Integration Drivers are specialized software plug-ins that enable a master BMS to translate and talk to external third-party subsystems (like elevators, generators, or legacy hardware). Licenses act as digital keys, unlocking specific drivers and restricting the volume of data points ($Meters, Nodes, or Points$) the platform is legally and computationally permitted to monitor.
Modern building automation thrives on openness, but software platforms maintain stability, security, and monetization via Drivers and Licenses.

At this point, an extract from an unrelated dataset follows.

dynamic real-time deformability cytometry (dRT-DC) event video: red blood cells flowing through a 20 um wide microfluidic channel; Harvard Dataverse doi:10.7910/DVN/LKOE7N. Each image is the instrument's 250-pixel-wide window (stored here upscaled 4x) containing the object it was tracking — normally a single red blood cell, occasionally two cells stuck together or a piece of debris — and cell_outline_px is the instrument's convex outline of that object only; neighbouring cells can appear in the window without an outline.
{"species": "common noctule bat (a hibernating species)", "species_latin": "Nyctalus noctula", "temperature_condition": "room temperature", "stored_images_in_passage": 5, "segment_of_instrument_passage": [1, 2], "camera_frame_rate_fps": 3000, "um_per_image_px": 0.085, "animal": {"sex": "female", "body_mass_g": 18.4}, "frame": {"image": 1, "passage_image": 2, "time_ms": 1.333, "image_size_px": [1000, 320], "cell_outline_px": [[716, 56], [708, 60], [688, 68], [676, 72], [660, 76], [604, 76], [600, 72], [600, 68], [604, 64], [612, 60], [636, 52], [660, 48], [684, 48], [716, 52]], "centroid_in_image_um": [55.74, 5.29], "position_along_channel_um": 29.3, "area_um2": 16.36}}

A system integrator cannot simply plug a Modbus power meter or a carrier chiller into a master network controller and expect it to work. First, the controller must have the specific Driver installed to understand that vendor’s unique register map. Second, the controller’s core License must feature a matching cryptographic key that permits that driver to run and allows enough "point capacity" to ingest the new data streams.
What is an Integration Driver?
An integration driver is a software abstraction layer. It maps foreign, proprietary, or open registers into standard, uniform objects inside the BMS database.
Open-Protocol Drivers: Standardized packages built into most master platforms right out of the box. These include BACnet/IP, BACnet MS/TP, Modbus TCP, Modbus RTU, and LonWorks.
Proprietary/Legacy Drivers: Custom software built to unlock legacy, vendor-locked equipment without ripping out the physical hardware. Examples include drivers for old Johnson Controls N2 networks, Siemens FLN, or automated lighting grids like Lutron or Helvar DALI.
IoT & Cloud Drivers: Modern API-driven connectors that bridge edge controllers with high-level software, translating data into protocols like MQTT, LoRaWAN, HTTP JSON, or direct connections to web services like Google UDMI.